*Supplied text:*
*** Begin section ***
Thursday, 30 April 2020

A Paper Dies...


Twitter is a great place to gain news of what is going on in the world.  The news is often wrong, deliberately fake, and often just as slanted one way or the other by the publisher.  That said one thing that has become obvious is the decline of some newspapers, the Guardian in particular.
Once a famous Liberal paper, noted for the left of centre stance, good journalism, and objective writing now it has dissolved into a middle class women's mag in which news is less important than the daily whine of a wee girl about her hard life, even though she has never done a days work in her life.  The online version is over filled with the virus, understandably to some extent, but still too much.  The pandemic means less income for struggling papers and now the female editor, who had gained some cash from readers, watches her sales drop and lowers the quality in a desperate down market lunge.  Twitter is filled with Guardian stories often good ones, surrounded by items like the one above.  "Birx's ever-changing scarves captivate the internet."  I have not added the comments found below this item, mostly from men, but the general idea is that 'this is not news.'  Sometimes it appears the 'Guardian' wishes to be the 'Daily Mail!'  This follows the general trend of the media in which journalism is replaced by a down market approach, see the dramatic failure at the 'Daily Telegraph' which now sells less than the 'Times.'  Murdoch's press is actually improving with changes at the 'Times' and 'Sunday Times,' and a willingness to use journalism, even though as yet they do not upset Rupert.  The 'Times' sales are steady it appears.
*** End section ***
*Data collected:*
*** Begin section ***
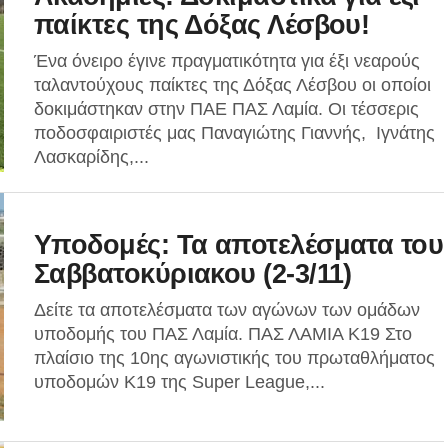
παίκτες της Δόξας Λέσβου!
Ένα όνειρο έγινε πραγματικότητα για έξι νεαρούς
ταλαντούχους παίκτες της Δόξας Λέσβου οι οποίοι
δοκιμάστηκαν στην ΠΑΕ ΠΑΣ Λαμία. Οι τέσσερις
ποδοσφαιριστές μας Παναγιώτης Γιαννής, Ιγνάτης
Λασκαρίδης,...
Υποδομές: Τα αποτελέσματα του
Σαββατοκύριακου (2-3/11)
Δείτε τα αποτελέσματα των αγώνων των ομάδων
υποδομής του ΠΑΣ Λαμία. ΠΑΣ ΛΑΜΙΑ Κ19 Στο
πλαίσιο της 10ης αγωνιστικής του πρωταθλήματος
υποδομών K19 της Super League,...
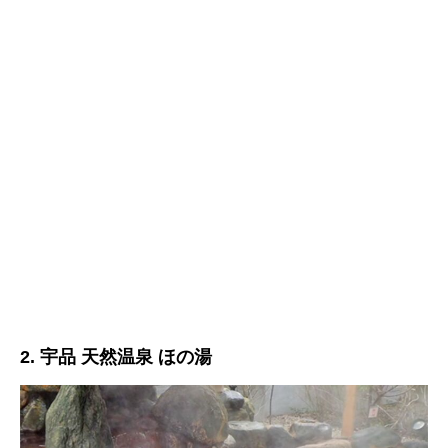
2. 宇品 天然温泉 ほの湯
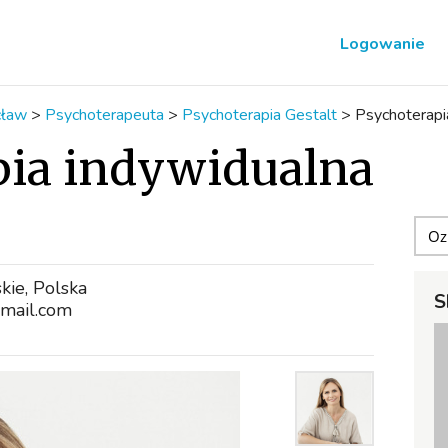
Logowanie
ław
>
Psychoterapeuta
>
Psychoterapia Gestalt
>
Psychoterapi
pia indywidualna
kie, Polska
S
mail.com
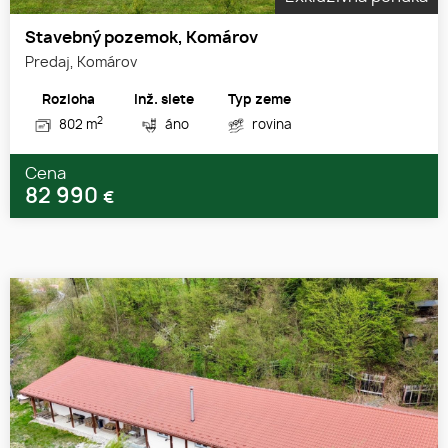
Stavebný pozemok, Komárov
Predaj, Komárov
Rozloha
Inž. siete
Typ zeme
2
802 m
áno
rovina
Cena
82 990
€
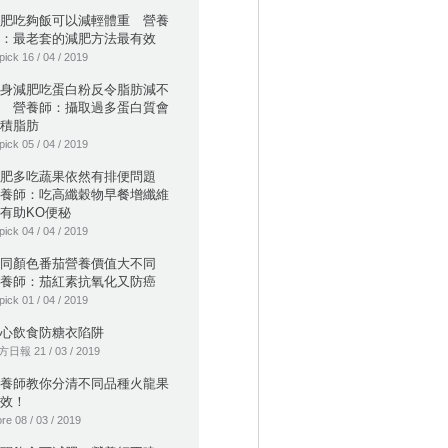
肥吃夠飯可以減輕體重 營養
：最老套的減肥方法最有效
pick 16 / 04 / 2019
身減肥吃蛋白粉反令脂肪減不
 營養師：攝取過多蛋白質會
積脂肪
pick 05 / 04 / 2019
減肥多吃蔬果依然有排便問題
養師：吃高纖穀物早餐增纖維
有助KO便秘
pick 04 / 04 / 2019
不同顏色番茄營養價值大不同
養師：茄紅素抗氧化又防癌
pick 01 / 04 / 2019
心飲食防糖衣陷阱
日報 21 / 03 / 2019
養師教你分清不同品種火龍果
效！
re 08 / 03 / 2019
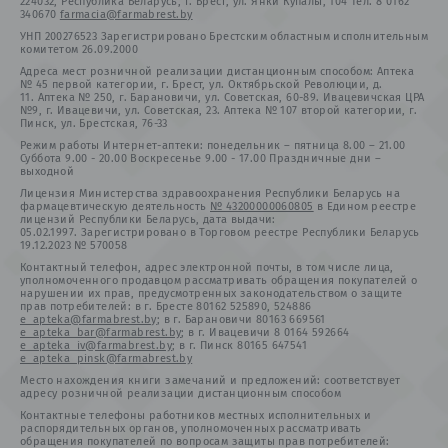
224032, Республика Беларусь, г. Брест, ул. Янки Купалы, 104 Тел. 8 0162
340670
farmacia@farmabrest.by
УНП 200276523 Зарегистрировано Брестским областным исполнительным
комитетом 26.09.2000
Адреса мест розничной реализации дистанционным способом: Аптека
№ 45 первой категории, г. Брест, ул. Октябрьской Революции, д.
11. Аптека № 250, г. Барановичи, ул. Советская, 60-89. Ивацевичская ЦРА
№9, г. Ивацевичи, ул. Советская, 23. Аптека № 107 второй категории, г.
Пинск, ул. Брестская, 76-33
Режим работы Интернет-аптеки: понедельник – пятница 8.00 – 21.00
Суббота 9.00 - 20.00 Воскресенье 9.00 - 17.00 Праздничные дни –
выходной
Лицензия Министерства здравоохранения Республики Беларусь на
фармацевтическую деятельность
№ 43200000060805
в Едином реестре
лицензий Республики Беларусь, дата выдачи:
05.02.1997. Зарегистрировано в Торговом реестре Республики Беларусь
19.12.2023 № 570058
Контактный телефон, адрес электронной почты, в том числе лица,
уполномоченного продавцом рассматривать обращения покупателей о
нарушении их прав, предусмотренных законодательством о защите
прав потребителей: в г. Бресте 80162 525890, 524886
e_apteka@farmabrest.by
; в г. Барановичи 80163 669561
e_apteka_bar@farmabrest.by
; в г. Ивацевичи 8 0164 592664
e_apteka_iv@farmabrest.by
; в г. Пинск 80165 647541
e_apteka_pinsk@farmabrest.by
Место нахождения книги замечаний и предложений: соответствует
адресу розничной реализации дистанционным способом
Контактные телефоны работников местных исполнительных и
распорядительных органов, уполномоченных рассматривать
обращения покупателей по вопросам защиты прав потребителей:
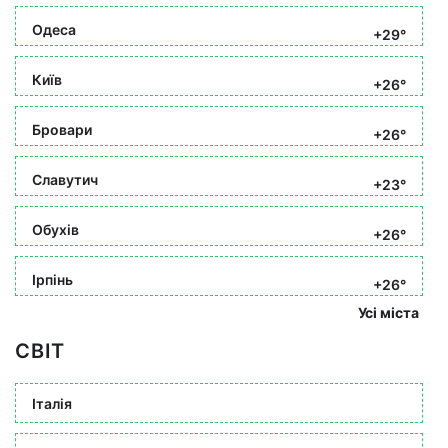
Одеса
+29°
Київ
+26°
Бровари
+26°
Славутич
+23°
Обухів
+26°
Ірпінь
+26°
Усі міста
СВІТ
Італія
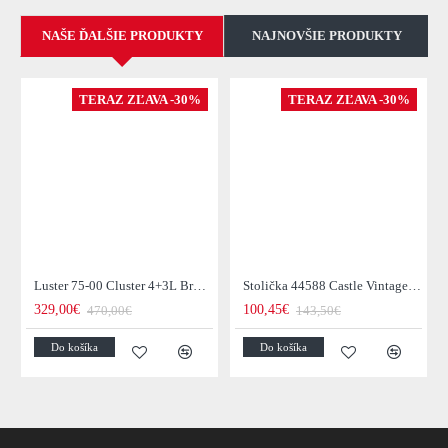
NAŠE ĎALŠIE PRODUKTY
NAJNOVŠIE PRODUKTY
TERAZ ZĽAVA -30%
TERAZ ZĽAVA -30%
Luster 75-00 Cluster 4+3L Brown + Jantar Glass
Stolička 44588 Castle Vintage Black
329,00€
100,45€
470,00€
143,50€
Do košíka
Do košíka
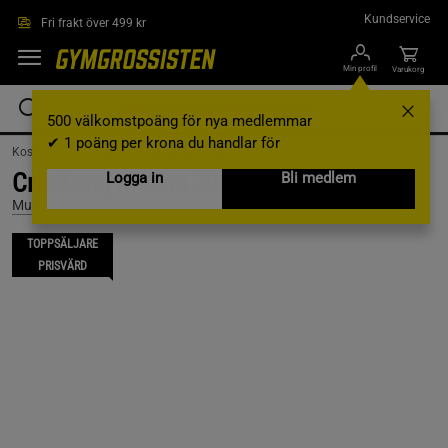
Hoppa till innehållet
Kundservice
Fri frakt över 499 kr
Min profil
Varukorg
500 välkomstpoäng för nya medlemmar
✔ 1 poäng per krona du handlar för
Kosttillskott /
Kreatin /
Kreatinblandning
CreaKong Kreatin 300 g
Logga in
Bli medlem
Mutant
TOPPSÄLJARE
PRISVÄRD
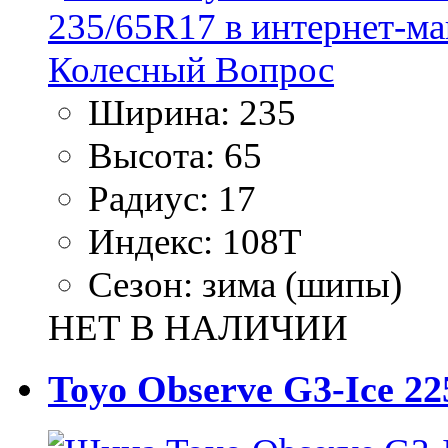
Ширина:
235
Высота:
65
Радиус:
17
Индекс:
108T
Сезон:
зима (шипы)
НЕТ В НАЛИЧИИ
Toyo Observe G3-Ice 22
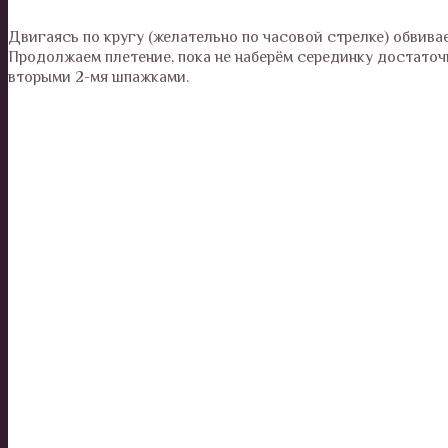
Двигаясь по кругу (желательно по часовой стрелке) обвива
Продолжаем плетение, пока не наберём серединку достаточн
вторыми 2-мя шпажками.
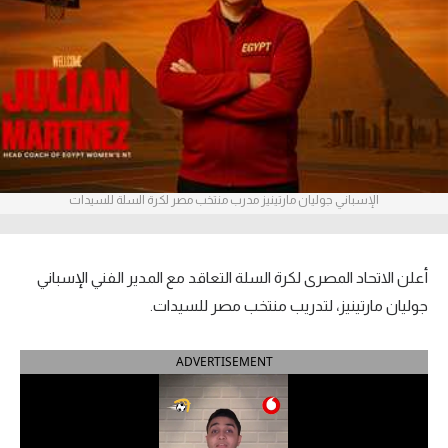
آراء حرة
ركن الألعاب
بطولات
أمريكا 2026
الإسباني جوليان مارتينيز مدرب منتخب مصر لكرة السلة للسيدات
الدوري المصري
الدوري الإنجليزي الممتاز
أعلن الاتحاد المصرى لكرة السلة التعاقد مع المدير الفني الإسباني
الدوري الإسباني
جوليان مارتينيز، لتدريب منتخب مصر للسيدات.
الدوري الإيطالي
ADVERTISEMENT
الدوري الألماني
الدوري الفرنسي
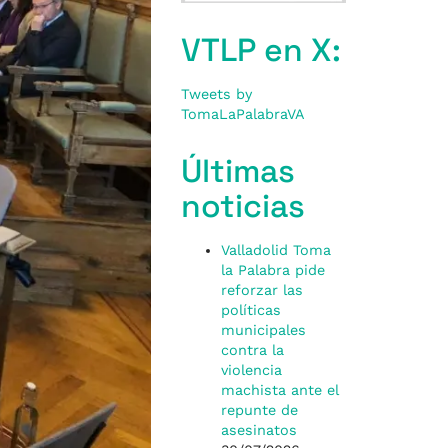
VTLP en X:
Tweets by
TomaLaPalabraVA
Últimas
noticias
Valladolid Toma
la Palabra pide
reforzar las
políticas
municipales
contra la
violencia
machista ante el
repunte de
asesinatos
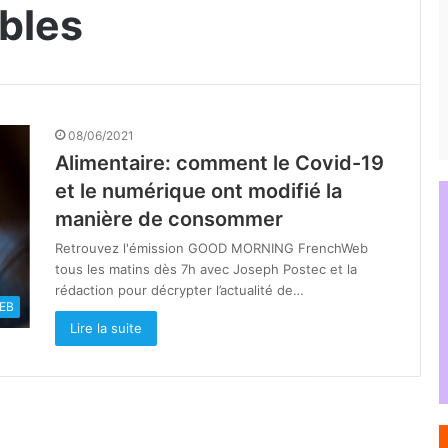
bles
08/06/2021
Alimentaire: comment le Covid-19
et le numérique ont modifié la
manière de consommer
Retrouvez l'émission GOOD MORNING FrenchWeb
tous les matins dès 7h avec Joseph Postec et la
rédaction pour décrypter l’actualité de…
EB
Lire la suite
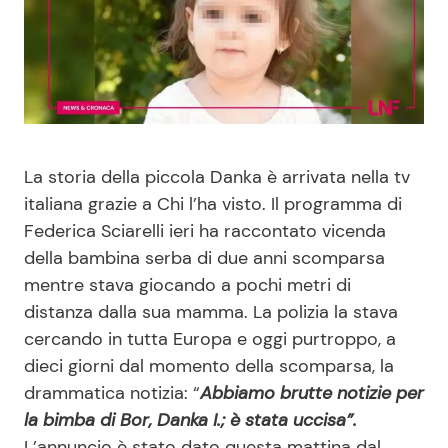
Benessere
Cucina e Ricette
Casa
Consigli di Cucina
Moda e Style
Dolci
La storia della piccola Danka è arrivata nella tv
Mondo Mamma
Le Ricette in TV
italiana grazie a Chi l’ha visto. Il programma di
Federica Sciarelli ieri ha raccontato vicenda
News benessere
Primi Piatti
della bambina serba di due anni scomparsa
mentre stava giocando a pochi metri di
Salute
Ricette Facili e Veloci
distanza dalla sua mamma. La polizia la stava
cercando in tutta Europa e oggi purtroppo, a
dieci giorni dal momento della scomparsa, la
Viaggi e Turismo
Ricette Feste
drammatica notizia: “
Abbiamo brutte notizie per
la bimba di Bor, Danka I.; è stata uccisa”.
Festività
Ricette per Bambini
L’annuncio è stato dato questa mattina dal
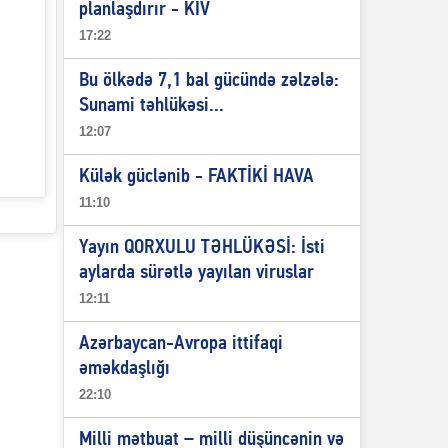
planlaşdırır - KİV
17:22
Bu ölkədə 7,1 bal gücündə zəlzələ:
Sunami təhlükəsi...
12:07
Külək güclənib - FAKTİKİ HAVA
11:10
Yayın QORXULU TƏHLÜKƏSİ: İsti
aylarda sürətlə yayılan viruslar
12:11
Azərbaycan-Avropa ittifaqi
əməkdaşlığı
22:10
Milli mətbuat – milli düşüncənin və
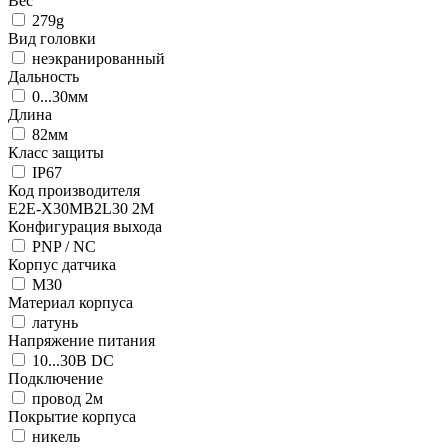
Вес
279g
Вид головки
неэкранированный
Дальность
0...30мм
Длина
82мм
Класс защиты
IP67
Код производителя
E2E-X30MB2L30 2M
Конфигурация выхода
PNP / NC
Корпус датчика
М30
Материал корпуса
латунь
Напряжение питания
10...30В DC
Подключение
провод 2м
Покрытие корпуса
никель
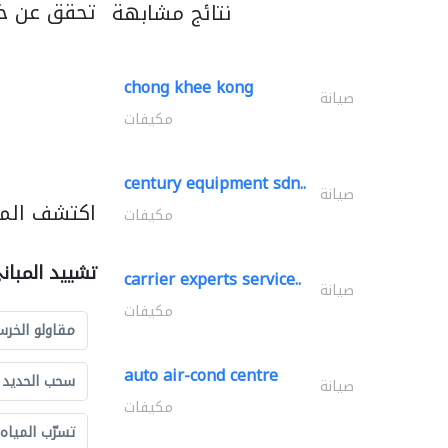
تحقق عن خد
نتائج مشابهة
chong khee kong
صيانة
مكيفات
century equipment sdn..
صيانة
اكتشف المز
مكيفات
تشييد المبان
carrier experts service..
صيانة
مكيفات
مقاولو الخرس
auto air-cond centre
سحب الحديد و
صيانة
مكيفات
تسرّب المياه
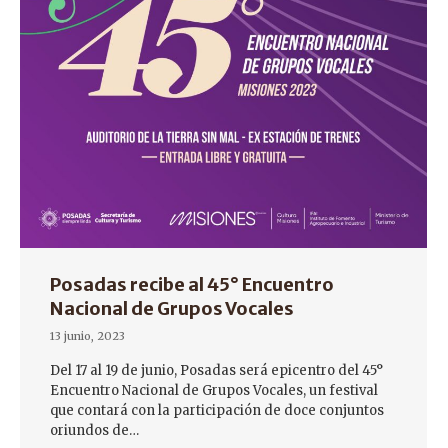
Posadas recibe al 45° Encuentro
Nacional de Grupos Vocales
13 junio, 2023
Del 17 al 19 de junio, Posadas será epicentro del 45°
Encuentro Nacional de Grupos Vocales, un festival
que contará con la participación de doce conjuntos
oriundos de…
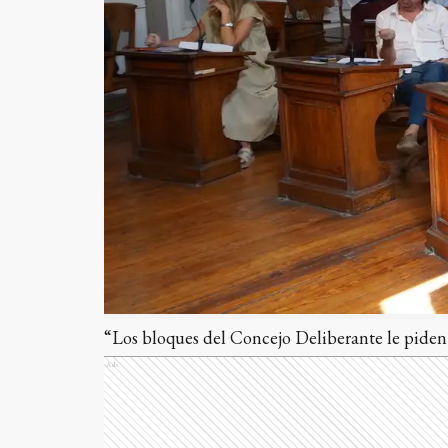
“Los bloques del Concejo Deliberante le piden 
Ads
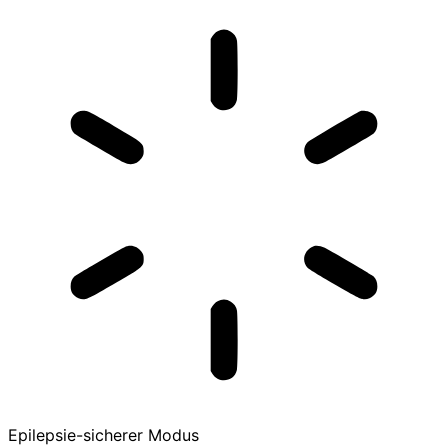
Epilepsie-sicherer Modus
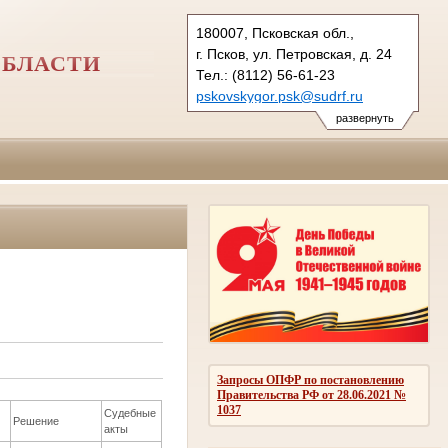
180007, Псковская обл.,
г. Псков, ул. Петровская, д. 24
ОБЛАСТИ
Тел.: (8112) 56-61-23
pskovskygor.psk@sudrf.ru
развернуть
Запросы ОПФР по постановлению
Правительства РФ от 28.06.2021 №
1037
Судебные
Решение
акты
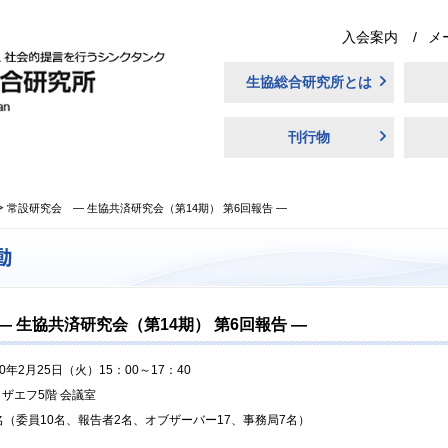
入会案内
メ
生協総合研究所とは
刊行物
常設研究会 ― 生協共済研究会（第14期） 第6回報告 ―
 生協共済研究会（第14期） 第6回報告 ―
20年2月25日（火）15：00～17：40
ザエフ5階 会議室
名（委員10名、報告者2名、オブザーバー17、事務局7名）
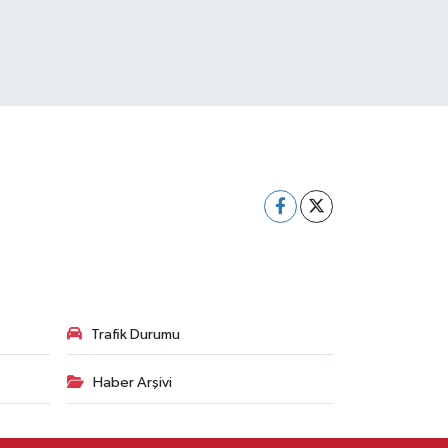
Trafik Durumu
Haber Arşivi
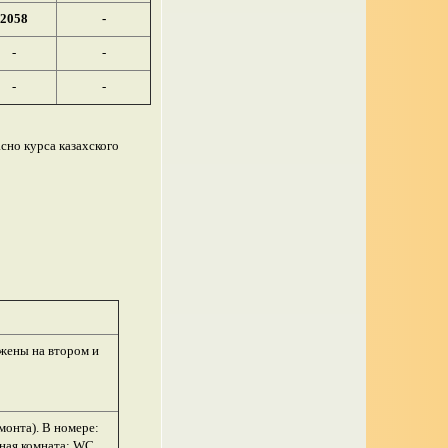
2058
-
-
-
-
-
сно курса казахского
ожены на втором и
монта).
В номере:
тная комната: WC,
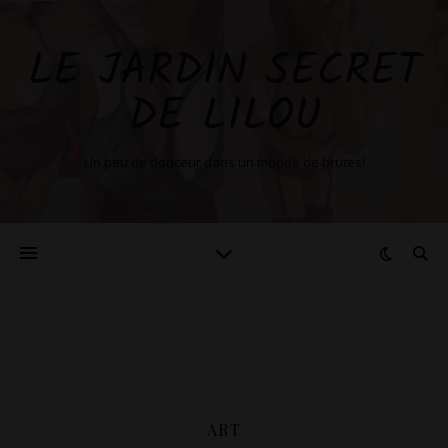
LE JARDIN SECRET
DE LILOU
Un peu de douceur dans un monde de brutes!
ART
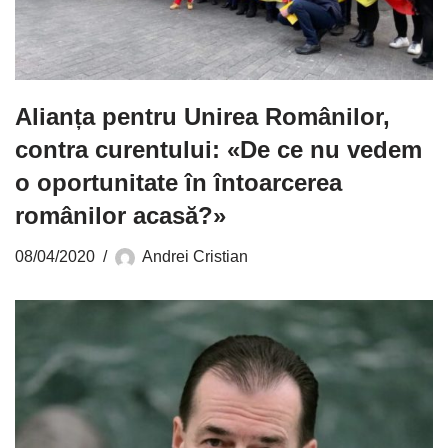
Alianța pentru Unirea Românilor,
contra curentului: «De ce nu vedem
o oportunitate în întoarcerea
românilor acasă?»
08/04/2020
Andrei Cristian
*** End section ***
*Task to carry out:* Can you reproduce the part of the post about the Guardian between "Thursday, 30 April" and "Guardian in particular.", inclusive, word for word? The material above is separate from the post about the Guardian.

*Output for this exercise:*
Thursday, 30 April 2020

A Paper Dies...


Twitter is a great place to gain news of what is going on in the world.  The news is often wrong, deliberately fake, and often just as slanted one way or the other by the publisher.  That said one thing that has become obvious is the decline of some newspapers, the Guardian in particular.